Biospecimen.ID | Composition | Experiment.Strategy
-- | -- | --
BS_QXZZY4SJ | Solid Tissue | WXS
BS_QXZZY4SJ | Solid Tissue | WGS
BS_NV00B2Y5 | Solid Tissue | WGS
BS_NV00B2Y5 | Solid Tissue | WXS
BS_SXVVN52M | Solid Tissue | WGS
BS_SXVVN52M | Solid Tissue | WXS
BS_69KVWAWK | Solid Tissue | WGS
BS_69KVWAWK | Solid Tissue | WXS
BS_P8X3GAEP | Solid Tissue | WGS
BS_P8X3GAEP | Solid Tissue | WXS
BS_BBK329W5 | Solid Tissue | WGS
BS_BBK329W5 | Solid Tissue | WXS
BS_8JTH2X5Z | Solid Tissue | WGS
BS_8JTH2X5Z | Solid Tissue | WXS
BS_XX68G6KE | Solid Tissue | WGS
BS_XX68G6KE | Solid Tissue | WXS
BS_W05MC7QG | Solid Tissue | WGS
BS_W05MC7QG | Solid Tissue | WXS
BS_D7442ACV | Solid Tissue | WGS
BS_D7442ACV | Solid Tissue | Linked-Read WGS (10x Chromium)
BS_WCEHT7D0 | Solid Tissue | WGS
BS_WCEHT7D0 | Solid Tissue | WXS
BS_KE5D12KG | Solid Tissue | WGS
BS_KE5D12KG | Solid Tissue | WXS
BS_4GHFYCWZ | Solid Tissue | WGS
BS_4GHFYCWZ | Solid Tissue | WXS
BS_KW1B1Y8P | Solid Tissue | WXS
BS_KW1B1Y8P | Solid Tissue | WGS
BS_ABZC437A | Solid Tissue | WGS
BS_ABZC437A | Solid Tissue | WXS
BS_QEKBZRMD | Solid Tissue | WGS
BS_QEKBZRMD | Solid Tissue | WXS
BS_P6FPBJM8 | Solid Tissue | WGS
BS_P6FPBJM8 | Solid Tissue | WXS
BS_J8YAY1HM | Solid Tissue | WGS
BS_J8YAY1HM | Solid Tissue | WXS
BS_NK1FJNRG | Solid Tissue | WGS
BS_NK1FJNRG | Solid Tissue | WXS
BS_25EXB29C | Solid Tissue | WGS
BS_BTRGQHM4 | Solid Tissue | WGS
BS_BTRGQHM4 | Solid Tissue | WXS
…. | …. | ….

To answer your question about whether the model would need to be changed, it's important to note that I built this data set by pulling KF data from their public portal, for a demo. As soon as FOA funding is completed, the DCCs themselves will be building their own datasets, and there is no reason to believe they would be doing it based on files they make publicly accessible in formats designed for end-users to build experiments with. They'll be building from their own internal data models, which likely have entirely different structures, so there is nothing about our demo data that is informative about the 'real world' case of Kids First metadata fitting the model.

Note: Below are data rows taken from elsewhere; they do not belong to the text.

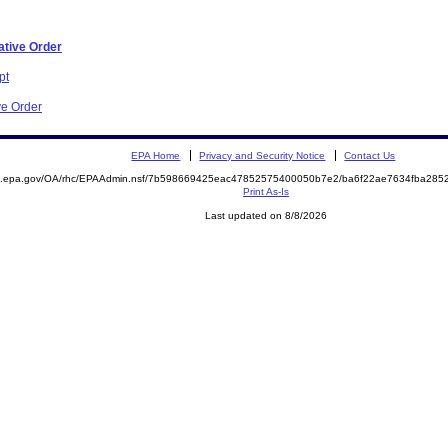
ative Order
pt
ve Order
EPA Home
Privacy and Security Notice
Contact Us
ite.epa.gov/OA/rhc/EPAAdmin.nsf/7b598669425eac47852575400050b7e2/ba6f22ae7634fba2
Print As-Is
Last updated on 8/8/2026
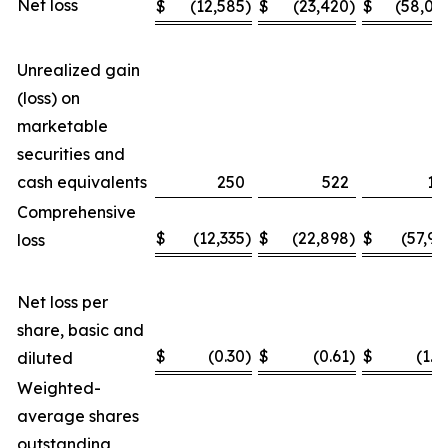
Net loss
$
(12,585
)
$
(23,420
)
$
(58,04
Unrealized gain
(loss) on
marketable
securities and
cash equivalents
250
522
11
Comprehensive
$
(12,335
)
$
(22,898
)
$
(57,93
loss
Net loss per
share, basic and
$
(0.30
)
$
(0.61
)
$
(1.4
diluted
Weighted-
average shares
outstanding,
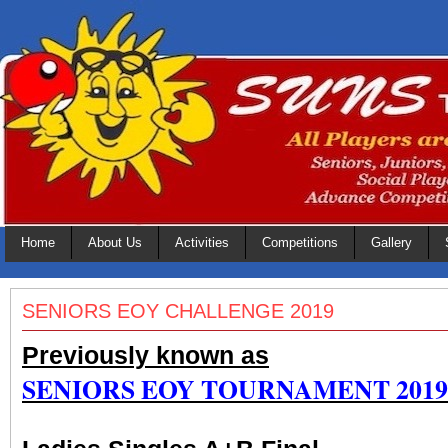
Home
About Us
Activities
Competitions
Gallery
SENIORS EOY CHALLENGE 2019
Previously known as
SENIORS EOY TOURNAMENT 2019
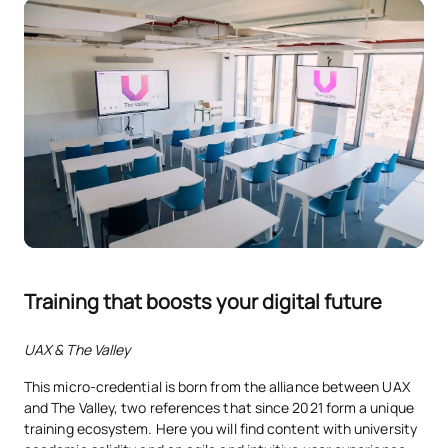
Training that boosts your digital future
UAX & The Valley
This micro-credential is born from the alliance between UAX
and The Valley, two references that since 2021 form a unique
training ecosystem. Here you will find content with university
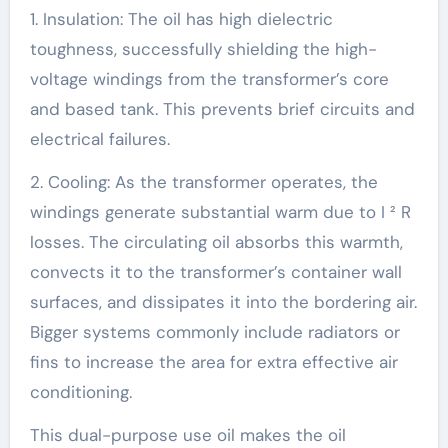
1. Insulation: The oil has high dielectric
toughness, successfully shielding the high-
voltage windings from the transformer’s core
and based tank. This prevents brief circuits and
electrical failures.
2. Cooling: As the transformer operates, the
windings generate substantial warm due to I ² R
losses. The circulating oil absorbs this warmth,
convects it to the transformer’s container wall
surfaces, and dissipates it into the bordering air.
Bigger systems commonly include radiators or
fins to increase the area for extra effective air
conditioning.
This dual-purpose use oil makes the oil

dcfcjcheadle commented 4 years ago

Hi @abhijna,

Thank you for walking through that again. I didn't fully appreciate the context behind these walk-throughs so that was very helpful for me.

What I brought up in this issue has been brought up with the tech team in nih-cfde/cfde-deriva#92, so I'm going to close this issue as a duplicate.